## Assigned task
Return the lines from the line with "In terms of" to the line with "Answer: yes", both included, reproducing them verbatim.

## Data extract

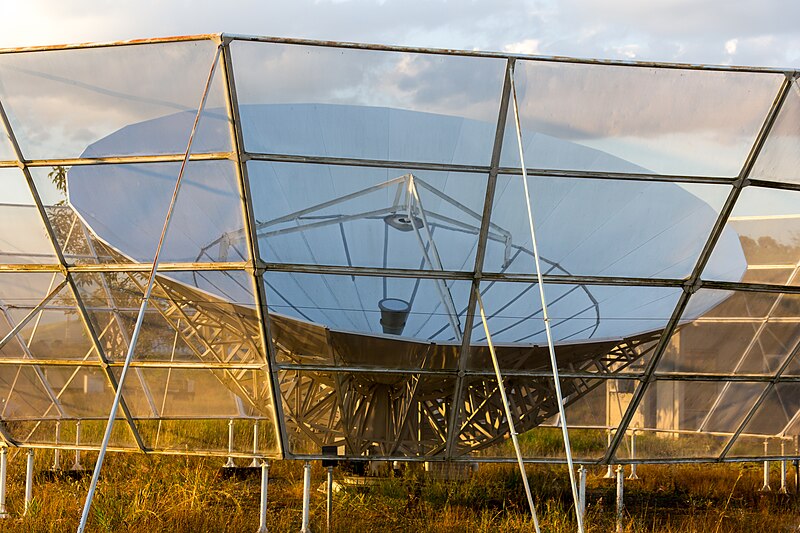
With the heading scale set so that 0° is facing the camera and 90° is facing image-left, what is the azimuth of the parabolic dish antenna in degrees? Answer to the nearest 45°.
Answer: approximately 0°
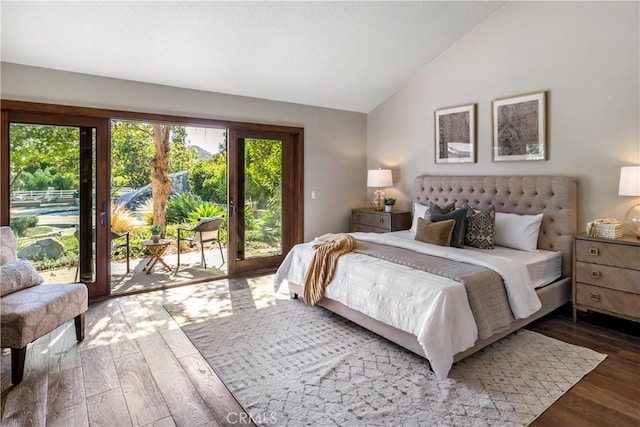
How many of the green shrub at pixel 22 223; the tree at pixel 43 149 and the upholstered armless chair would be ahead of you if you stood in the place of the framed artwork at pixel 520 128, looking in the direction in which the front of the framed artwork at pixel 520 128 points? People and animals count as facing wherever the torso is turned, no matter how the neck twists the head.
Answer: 3

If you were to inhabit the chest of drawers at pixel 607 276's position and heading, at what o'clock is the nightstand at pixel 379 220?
The nightstand is roughly at 2 o'clock from the chest of drawers.

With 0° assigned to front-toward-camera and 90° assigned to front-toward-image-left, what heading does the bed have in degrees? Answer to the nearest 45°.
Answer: approximately 45°

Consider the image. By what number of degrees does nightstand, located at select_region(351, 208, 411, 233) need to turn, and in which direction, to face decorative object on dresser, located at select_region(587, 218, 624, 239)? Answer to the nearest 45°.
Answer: approximately 90° to its left

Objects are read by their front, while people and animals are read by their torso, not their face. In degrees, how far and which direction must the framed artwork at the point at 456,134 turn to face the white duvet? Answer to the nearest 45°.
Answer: approximately 45° to its left

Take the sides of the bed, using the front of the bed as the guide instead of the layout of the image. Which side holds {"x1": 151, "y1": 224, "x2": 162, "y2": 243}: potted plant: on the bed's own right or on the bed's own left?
on the bed's own right

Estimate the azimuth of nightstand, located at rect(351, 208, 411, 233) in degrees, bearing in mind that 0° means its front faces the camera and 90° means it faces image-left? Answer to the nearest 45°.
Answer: approximately 45°

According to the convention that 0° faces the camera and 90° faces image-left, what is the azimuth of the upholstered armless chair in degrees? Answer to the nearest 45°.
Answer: approximately 315°

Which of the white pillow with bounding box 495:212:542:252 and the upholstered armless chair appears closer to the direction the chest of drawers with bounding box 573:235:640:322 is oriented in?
the upholstered armless chair

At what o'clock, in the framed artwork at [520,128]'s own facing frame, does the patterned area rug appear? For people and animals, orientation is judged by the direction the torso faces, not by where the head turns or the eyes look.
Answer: The patterned area rug is roughly at 11 o'clock from the framed artwork.

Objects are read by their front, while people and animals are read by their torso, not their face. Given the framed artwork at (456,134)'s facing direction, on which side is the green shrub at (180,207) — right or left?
on its right

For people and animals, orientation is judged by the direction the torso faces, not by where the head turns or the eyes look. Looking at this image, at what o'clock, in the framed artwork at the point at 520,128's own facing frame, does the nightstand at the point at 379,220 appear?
The nightstand is roughly at 2 o'clock from the framed artwork.
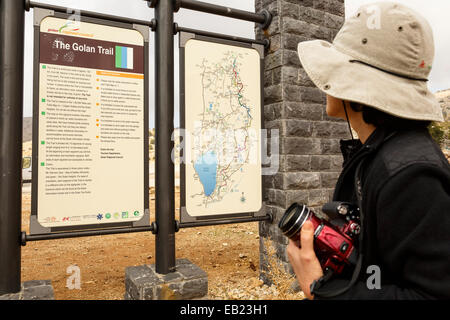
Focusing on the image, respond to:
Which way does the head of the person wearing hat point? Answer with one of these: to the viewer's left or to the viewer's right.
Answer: to the viewer's left

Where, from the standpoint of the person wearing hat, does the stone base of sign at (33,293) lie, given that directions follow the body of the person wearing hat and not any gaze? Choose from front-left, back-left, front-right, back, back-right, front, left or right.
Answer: front

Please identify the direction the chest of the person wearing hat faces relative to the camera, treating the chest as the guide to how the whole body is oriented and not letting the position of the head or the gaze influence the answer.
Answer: to the viewer's left

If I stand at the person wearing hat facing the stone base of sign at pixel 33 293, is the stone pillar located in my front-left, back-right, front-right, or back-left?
front-right

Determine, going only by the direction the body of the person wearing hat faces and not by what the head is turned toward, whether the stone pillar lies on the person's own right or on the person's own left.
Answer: on the person's own right

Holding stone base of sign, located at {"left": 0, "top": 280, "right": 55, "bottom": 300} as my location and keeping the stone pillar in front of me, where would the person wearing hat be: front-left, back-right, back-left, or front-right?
front-right

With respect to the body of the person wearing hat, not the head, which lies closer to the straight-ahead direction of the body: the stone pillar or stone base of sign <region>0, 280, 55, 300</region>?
the stone base of sign
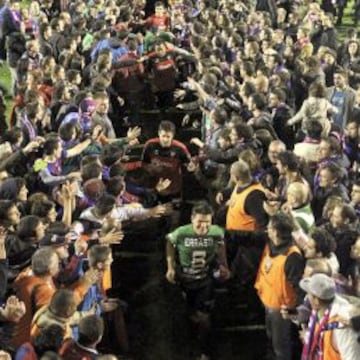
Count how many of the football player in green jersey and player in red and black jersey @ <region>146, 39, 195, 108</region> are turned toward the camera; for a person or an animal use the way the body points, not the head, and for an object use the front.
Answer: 2

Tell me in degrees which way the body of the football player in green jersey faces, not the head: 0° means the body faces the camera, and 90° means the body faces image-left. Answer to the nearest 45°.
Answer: approximately 0°

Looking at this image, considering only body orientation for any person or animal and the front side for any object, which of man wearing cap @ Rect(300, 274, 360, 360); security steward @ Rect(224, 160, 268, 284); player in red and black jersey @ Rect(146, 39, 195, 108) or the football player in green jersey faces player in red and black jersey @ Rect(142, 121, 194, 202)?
player in red and black jersey @ Rect(146, 39, 195, 108)

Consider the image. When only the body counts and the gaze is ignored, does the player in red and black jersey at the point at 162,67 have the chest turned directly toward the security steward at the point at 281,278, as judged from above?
yes

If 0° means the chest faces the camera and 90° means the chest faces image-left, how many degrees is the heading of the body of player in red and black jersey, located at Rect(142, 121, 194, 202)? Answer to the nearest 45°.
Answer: approximately 0°

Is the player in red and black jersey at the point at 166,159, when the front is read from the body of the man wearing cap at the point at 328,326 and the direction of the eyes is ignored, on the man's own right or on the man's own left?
on the man's own right

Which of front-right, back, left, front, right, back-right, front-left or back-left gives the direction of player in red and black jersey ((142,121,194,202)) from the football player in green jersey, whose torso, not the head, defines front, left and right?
back

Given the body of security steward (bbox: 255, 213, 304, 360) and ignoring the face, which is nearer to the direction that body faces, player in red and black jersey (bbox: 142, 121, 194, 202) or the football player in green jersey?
the football player in green jersey

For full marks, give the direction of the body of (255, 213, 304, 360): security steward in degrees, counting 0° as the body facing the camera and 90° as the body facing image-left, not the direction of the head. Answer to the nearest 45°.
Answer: approximately 45°

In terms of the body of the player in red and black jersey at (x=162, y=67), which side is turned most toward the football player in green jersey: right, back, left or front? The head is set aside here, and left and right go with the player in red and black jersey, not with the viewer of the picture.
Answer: front

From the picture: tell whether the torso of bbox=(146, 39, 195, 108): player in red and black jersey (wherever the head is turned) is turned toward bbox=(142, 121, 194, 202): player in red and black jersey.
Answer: yes
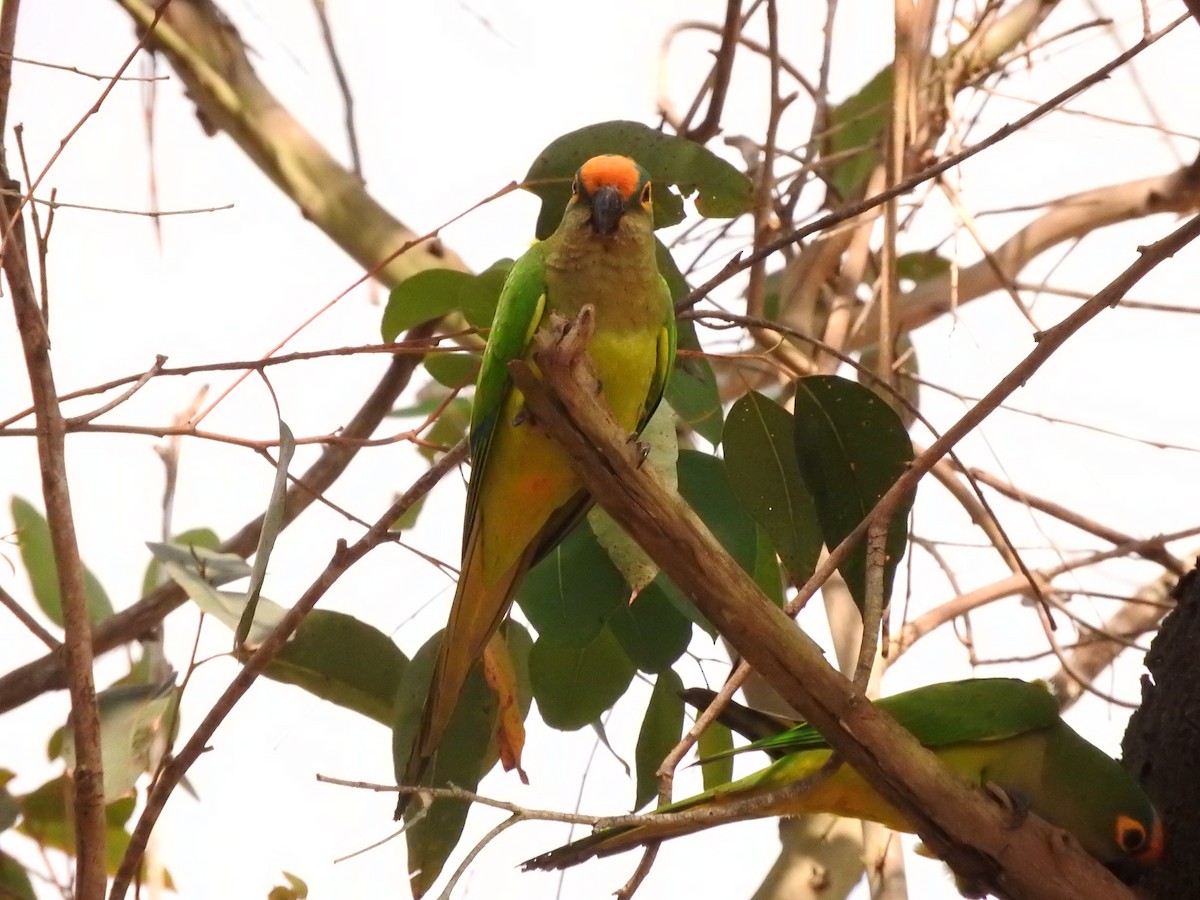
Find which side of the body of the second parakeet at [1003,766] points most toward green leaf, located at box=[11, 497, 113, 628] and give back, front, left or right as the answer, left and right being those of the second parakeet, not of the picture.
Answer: back

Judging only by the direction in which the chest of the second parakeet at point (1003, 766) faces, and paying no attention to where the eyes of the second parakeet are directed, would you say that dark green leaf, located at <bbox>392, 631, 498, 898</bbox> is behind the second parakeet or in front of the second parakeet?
behind

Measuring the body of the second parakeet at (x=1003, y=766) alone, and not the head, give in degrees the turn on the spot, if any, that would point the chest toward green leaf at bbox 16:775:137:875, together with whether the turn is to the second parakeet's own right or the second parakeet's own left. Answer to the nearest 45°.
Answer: approximately 180°

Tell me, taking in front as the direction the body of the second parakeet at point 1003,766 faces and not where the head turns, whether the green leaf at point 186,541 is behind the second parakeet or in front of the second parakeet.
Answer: behind

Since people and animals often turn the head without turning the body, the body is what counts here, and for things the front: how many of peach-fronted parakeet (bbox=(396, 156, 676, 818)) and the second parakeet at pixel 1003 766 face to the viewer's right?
1

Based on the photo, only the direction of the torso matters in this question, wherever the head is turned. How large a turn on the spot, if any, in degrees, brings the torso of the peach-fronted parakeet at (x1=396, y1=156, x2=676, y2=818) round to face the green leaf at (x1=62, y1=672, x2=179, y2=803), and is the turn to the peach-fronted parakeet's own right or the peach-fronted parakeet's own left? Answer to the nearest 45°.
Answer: approximately 90° to the peach-fronted parakeet's own right

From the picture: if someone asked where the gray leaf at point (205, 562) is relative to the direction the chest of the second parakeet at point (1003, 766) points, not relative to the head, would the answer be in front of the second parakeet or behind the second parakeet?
behind

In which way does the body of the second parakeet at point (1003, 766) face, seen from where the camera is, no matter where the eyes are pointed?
to the viewer's right

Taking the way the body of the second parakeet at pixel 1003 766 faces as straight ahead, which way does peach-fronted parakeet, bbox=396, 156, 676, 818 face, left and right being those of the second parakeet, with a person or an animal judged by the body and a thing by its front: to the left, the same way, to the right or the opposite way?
to the right

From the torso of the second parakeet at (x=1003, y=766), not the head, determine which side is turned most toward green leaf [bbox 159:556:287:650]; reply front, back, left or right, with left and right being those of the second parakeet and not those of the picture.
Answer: back
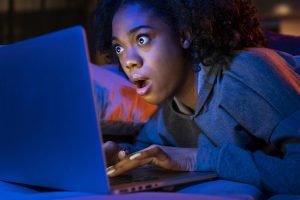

## Expected answer
In terms of the body of the player in red and black jersey at (x=162, y=67), which side is turned most toward the football player in green jersey: right, back, left or front? The head is set aside here, and left and right go with the player in red and black jersey, not with the viewer of the picture.
Answer: front

From the picture: tell whether the torso of bbox=(146, 39, 195, 108): player in red and black jersey (wherever the head is turned) is turned toward bbox=(142, 121, 194, 202): player in red and black jersey.
Answer: yes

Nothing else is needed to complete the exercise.